(Collected data)
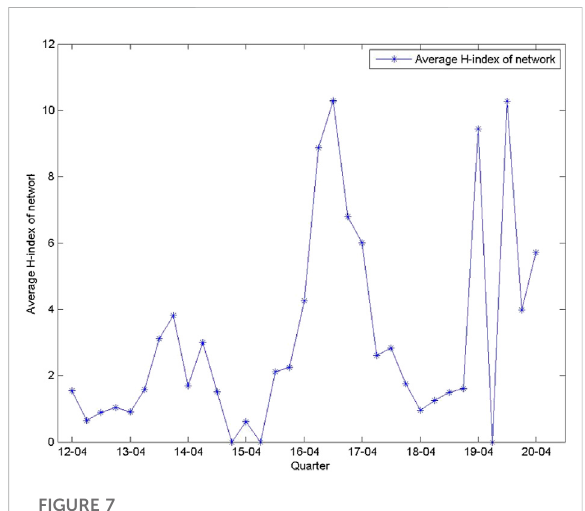
FIGURE 6 Quarterly changes in the average number of betweenness in China ’ s auto fi nance market network from 2012 to 2021.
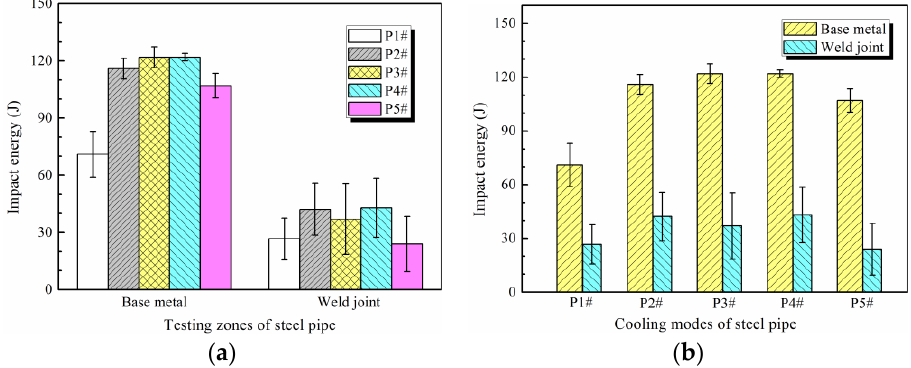
Figure 7. Impact energy of steel pipes: ( a ) comparison of different processes; and ( b ) comparison of different zones.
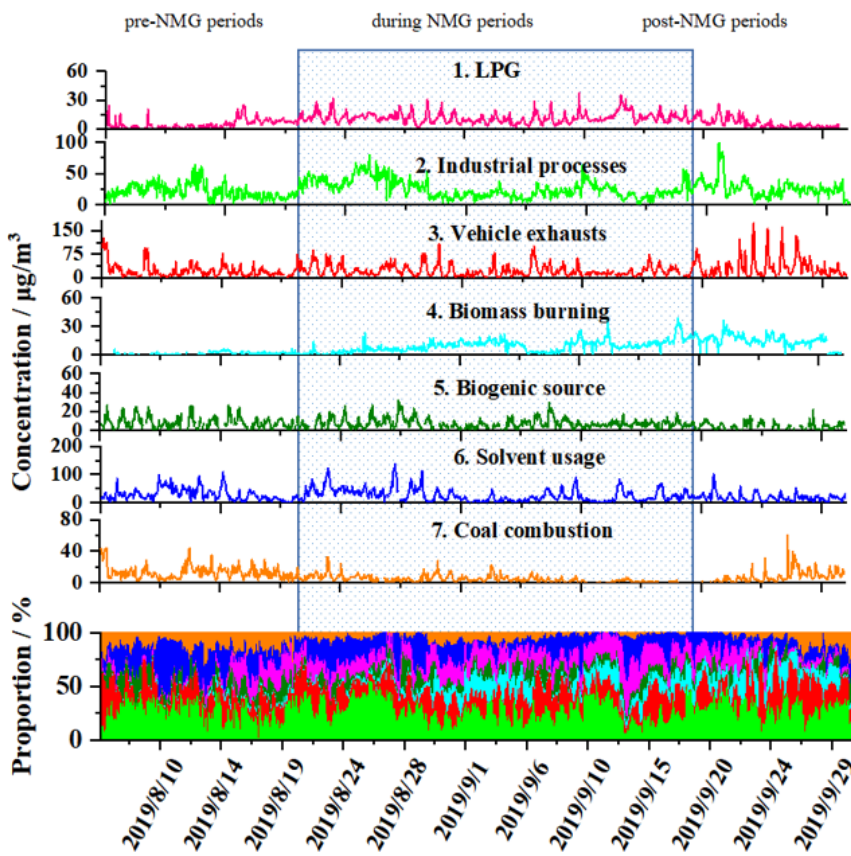
Figure 5. Time series of each identified source contributions and accumulated relative VOC contributions.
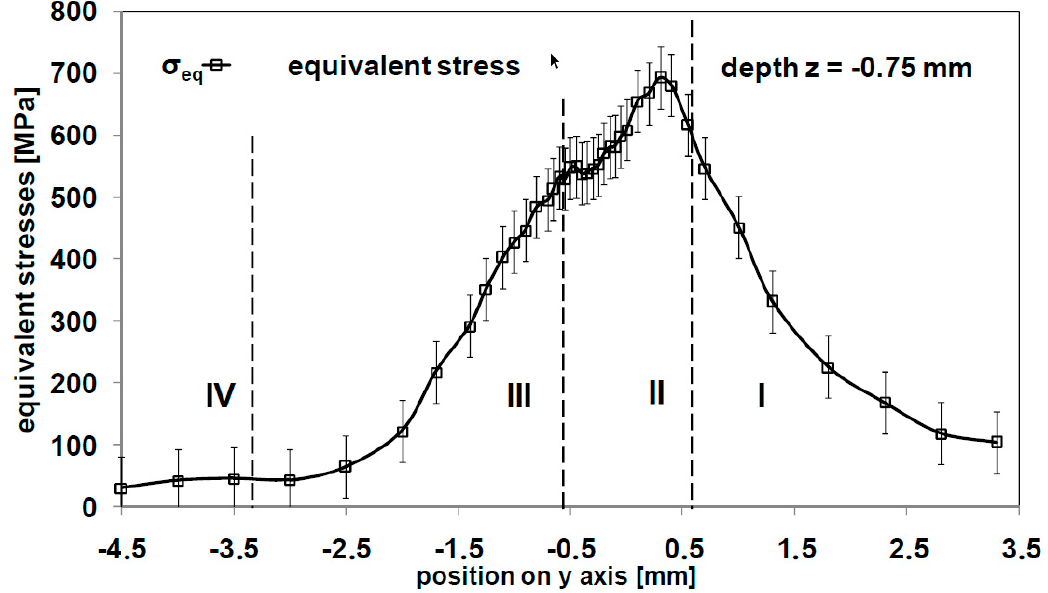
Figure 9. Plot of equivalent stress ( σ eq ) evolution at the depth of residual stress compensation at z = − 0.75 mm for 3900 N load.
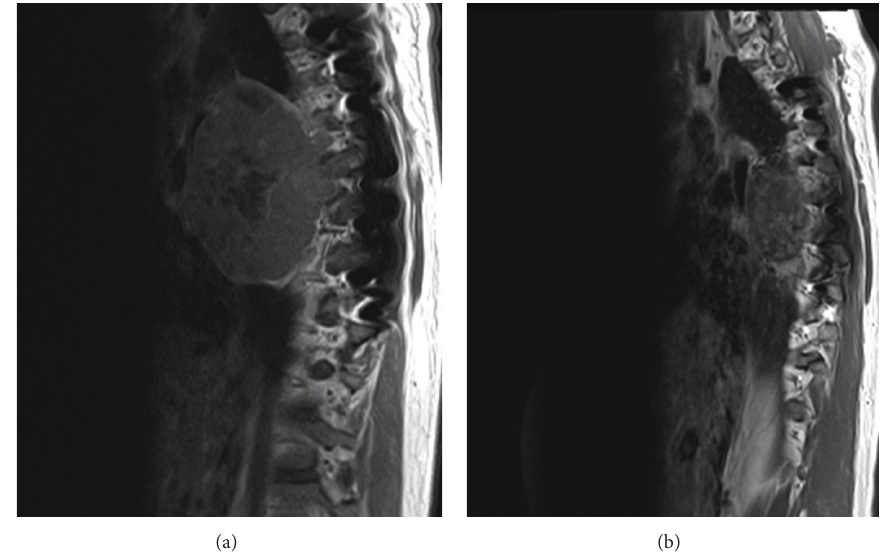
Figure 2: Sagittal T1 postcontrast computed tomographic images show the large mid-thoracic spine mass (a) before and (b) 10 months after denosumab therapy.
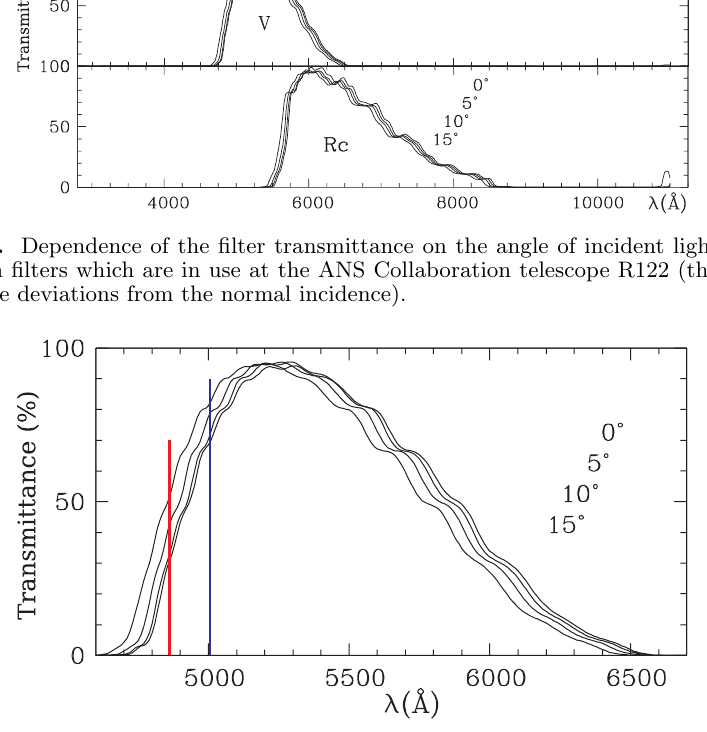
Fig. 7. Zooming on the V passband filter of Figure 6. The two vertical lines mark positions of the H (cid:12) and [OIII] 5007 ˚A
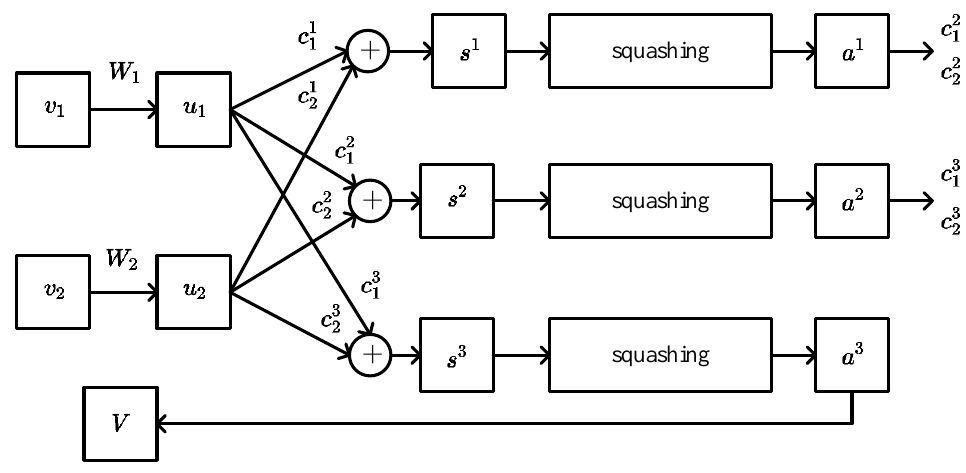
Figure 2. Capsule Network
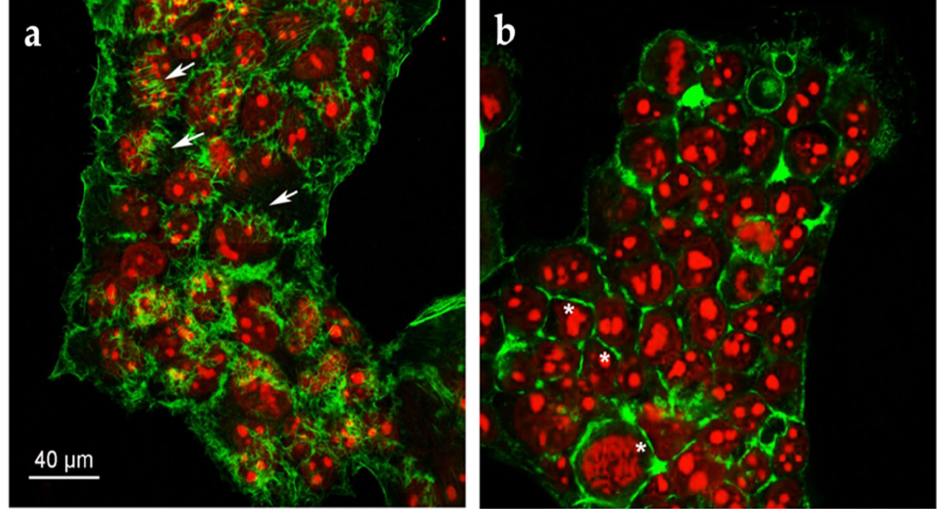
Figure 4. Representative confocal image of HepG2 cells treated with ( a ) 0.25% DMSO; ( b ) 165 µ M Quercetin for 24 h. F-actin and nuclei were stained with Phalloidin Alexa Fluor 488 and propidium iodide,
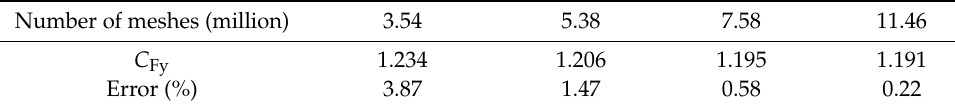
Figure 7. Boundary conditions of the computation domain. Table 4. C Fy values for different numbers of meshes.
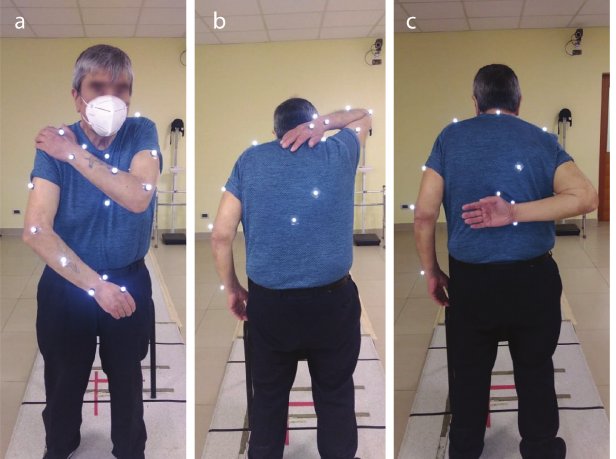
Figure 4. Apley Scratching Test sequence. ( a ) Action 1, ( b ) Action 2, and ( c ) Action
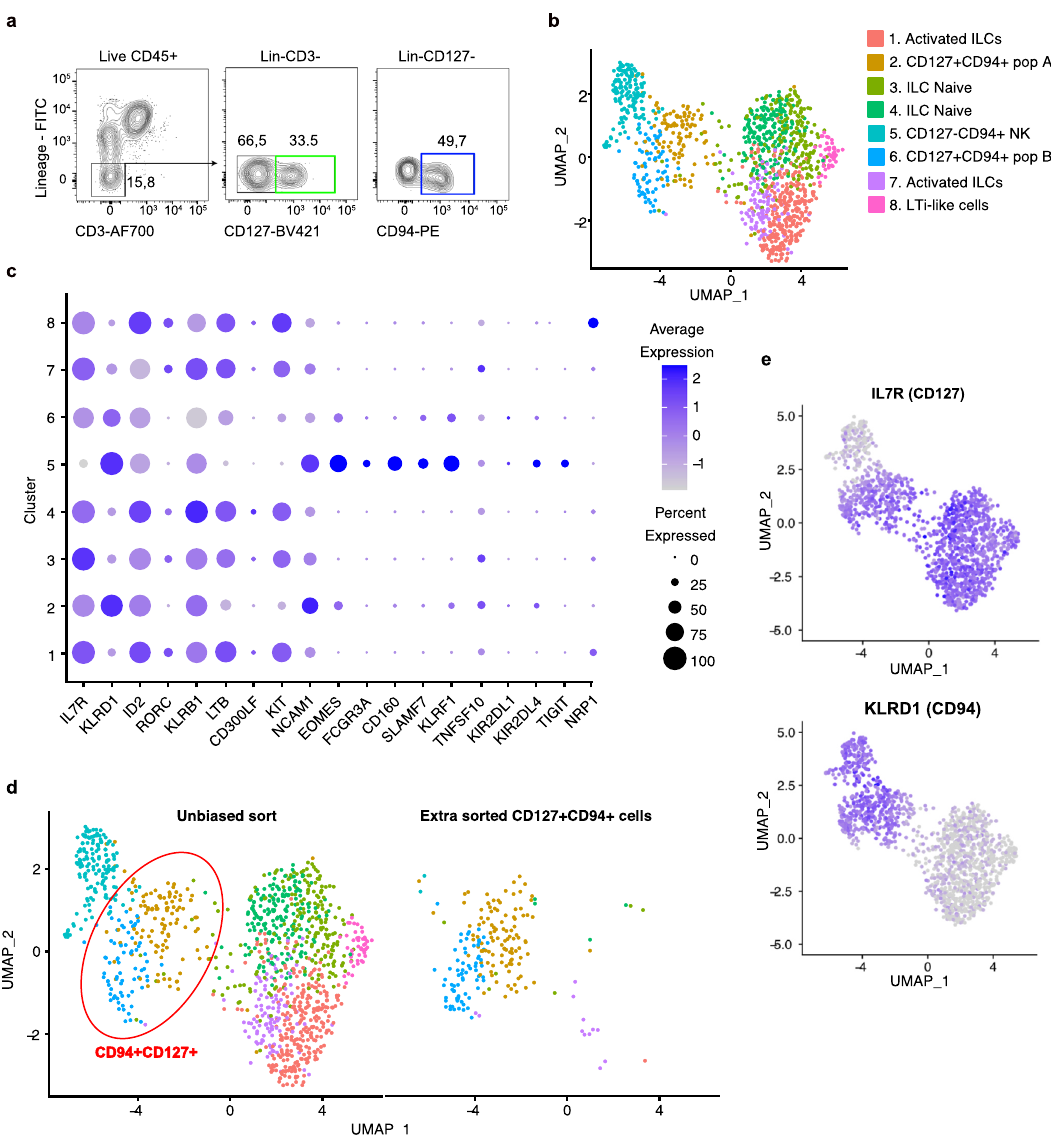
Fig. 1 Identi fi cation CD127 + CD94 + intestinal ILCs. a Gating strategy used for sorting of human intestinal ILCs. ILCs and NK cells were gated on viable CD45 + Lineage-(CD1a, CD3, CD4, CD5, CD14, CD19, CD34, CD123, CRTH2, BDCA2, TCR αβ , TCR γδ , and FcER1 α ) and subsequently on CD127 + for total ILCs and on CD127 − CD94 + for NK cells. b UMAP clustering of sorted ILCs and NK cells gated for as in ( a ). c Expression of indicated genes in clusters identi fi ed in ( b ). The color intensity indicates average expression level, and the size of the dot indicated the percentage of cells that express the gene. d UMAP clustering of extra sorted CD127 + CD94 + cells and clustering of total CD127 + population and CD127 − CD94 + population as in ( b ) e Expression of IL7R (CD127) and KLRD1 (CD94) plotted in purple on the UMAP clustering. Intensity of purple indicates the expression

ASSIGNMENT:
Find the string "different" in the data. Report each line it appears in.

SOLUTION:
Figure 7. Impact energy of steel pipes: ( a ) comparison of different processes; and ( b ) comparison of different zones.
Figure 7. Boundary conditions of the computation domain. Table 4. C Fy values for different numbers of meshes.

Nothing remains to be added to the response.